Rule İle İlgili Cümleler İngilizce Cümle İçinde Kullanımı
Rule
Rule kelimesi, genellikle kural, yönetmelik, prensip veya düzen anlamına gelir.
Örnek Cümleler:
- Rule number one in this company is to always be on time. (Bu şirketteki birinci kural her zaman zamanında olmaktır.)
- The rules of the game are simple. (Oyunun kuralları basittir.)
- The teacher explained the rules of the exam to the students. (Öğretmen, öğrencilere sınavın kurallarını açıkladı.)
- It’s important to follow the rules of the road. (Yolun kurallarına uymak önemlidir.)
- The company has strict rules regarding tardiness. (Şirketin gecikmeye ilişkin sıkı kuralları var.)
- She broke the rule by using her phone during the meeting. (Toplantı sırasında telefonunu kullandığı için kuralı ihlal etti.)
- The rule of law must be respected at all times. (Hukukun kuralı her zaman saygı görmelidir.)
- I don’t like this rule, it’s too strict. (Bu kuralı sevmiyorum, çok sıkı.)
- The new employee was given a handbook outlining the company’s rules. (Yeni çalışan, şirketin kurallarını belirten bir el kitabı verildi.)
- The rule of thumb is to save 10% of your income for retirement. (Kural olarak, emeklilik için gelirinizin %10’unu biriktirmelisiniz.)
- The government is planning to introduce new rules to combat climate change. (Hükümet, iklim değişikliğiyle mücadele etmek için yeni kurallar getirmeyi planlıyor.)
- She’s always been a stickler for rules. (O, her zaman kurallara uymakta çok titizdir.)
- The restaurant has a rule against outside food and drinks. (Restoranın dışarıdan yiyecek ve içecek getirilmesine ilişkin bir kuralı var.)
- The school has a rule about dress code. (Okulun giyim koduna ilişkin bir kuralı var.)
- The company’s
- In sports, it’s important to play by the rules to avoid penalties. (Sporlarda, cezalardan kaçınmak için kurallara uymak önemlidir.)

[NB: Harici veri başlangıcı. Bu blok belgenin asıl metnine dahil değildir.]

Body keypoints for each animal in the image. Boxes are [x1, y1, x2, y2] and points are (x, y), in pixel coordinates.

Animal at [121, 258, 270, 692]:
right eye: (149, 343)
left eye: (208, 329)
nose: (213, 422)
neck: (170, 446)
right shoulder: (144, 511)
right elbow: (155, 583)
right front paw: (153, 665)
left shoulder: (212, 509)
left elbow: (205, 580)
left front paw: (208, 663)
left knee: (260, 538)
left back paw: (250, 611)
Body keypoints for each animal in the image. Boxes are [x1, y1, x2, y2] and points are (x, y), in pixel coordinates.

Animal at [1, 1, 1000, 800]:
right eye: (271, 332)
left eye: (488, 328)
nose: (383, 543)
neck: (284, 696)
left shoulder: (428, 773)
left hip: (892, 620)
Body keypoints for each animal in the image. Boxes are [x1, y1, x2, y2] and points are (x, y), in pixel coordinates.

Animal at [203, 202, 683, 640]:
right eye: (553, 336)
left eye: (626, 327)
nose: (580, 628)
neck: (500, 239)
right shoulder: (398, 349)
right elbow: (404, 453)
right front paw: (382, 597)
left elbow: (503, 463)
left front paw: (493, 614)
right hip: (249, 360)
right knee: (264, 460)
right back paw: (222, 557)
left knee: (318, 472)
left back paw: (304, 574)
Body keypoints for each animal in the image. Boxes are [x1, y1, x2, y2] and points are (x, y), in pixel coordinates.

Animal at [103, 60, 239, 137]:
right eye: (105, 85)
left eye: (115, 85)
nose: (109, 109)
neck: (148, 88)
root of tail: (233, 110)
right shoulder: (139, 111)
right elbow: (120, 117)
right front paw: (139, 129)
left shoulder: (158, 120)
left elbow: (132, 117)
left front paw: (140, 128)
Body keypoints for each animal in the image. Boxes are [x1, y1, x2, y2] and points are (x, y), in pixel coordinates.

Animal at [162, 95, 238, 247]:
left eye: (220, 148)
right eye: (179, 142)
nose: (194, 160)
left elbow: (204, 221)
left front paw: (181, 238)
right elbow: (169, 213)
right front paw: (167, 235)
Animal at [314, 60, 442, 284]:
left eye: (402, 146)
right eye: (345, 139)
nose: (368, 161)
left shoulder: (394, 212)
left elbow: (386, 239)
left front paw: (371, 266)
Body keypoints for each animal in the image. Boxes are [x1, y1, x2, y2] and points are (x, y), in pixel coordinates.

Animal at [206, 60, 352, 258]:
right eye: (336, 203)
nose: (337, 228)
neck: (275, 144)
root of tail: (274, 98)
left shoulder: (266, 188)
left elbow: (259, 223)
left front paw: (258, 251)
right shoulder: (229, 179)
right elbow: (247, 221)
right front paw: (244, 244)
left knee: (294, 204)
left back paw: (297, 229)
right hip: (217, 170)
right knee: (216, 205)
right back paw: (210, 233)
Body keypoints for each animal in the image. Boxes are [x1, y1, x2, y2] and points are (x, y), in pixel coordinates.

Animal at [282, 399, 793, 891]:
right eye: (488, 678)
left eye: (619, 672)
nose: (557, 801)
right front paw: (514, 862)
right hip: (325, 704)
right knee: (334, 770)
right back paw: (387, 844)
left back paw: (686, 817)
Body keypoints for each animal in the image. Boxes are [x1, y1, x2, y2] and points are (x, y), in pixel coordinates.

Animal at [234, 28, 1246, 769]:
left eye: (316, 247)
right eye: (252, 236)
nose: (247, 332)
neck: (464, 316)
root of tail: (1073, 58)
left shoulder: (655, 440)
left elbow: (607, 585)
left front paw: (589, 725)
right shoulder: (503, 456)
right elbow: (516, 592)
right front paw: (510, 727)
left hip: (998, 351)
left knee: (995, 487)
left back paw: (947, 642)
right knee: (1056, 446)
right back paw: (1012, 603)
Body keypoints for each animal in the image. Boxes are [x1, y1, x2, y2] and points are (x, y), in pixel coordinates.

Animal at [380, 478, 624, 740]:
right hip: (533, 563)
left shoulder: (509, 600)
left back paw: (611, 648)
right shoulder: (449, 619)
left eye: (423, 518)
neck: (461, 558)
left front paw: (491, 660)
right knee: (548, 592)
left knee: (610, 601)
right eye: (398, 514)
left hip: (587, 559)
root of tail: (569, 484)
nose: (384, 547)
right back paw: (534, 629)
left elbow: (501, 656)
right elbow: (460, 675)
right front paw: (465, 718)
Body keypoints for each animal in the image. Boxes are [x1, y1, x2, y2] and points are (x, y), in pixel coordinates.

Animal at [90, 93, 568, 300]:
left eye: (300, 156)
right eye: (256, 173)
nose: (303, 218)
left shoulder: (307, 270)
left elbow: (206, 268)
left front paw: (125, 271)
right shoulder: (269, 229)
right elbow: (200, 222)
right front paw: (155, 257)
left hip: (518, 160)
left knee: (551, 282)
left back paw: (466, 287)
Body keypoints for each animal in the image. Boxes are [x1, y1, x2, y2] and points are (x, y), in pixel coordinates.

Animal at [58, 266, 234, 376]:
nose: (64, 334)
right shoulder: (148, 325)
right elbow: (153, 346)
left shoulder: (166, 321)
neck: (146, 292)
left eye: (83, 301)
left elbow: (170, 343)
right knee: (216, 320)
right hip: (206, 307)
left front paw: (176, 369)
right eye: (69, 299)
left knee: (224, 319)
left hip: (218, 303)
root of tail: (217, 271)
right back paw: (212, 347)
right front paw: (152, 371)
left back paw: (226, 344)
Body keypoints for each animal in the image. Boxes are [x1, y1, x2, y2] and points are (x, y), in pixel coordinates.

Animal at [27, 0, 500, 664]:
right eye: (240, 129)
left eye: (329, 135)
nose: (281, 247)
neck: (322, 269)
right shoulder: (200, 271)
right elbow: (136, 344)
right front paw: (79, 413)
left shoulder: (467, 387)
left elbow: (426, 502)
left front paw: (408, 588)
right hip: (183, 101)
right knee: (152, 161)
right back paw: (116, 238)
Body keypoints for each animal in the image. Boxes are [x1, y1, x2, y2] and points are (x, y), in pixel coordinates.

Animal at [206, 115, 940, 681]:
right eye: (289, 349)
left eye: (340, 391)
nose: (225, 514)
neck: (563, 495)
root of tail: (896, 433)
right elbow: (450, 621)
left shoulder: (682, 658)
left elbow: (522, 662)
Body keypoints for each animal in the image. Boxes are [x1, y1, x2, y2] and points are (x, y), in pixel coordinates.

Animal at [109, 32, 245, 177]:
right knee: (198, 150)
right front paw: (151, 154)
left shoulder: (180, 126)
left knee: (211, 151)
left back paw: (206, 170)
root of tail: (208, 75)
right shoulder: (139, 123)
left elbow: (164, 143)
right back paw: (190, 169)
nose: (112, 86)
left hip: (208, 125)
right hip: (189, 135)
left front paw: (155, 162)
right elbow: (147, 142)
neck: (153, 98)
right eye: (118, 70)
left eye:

- The school has a rule against bullying. (Okulda zorbalık yapılmasına ilişkin bir kural var.)
- The company’s dress rules are quite strict. (Şirketin giyim kuralları oldukça sıkı.)
- The rule of the jungle is survival of the fittest. (Junglenın kuralı, en güçlünün hayatta kalmasıdır.)
- There’s an unwritten rule that you shouldn’t talk about politics at dinner parties. (Akşam yemeklerinde siyaset hakkında konuşmaman gerektiğine dair yazılı olmayan bir kural var.)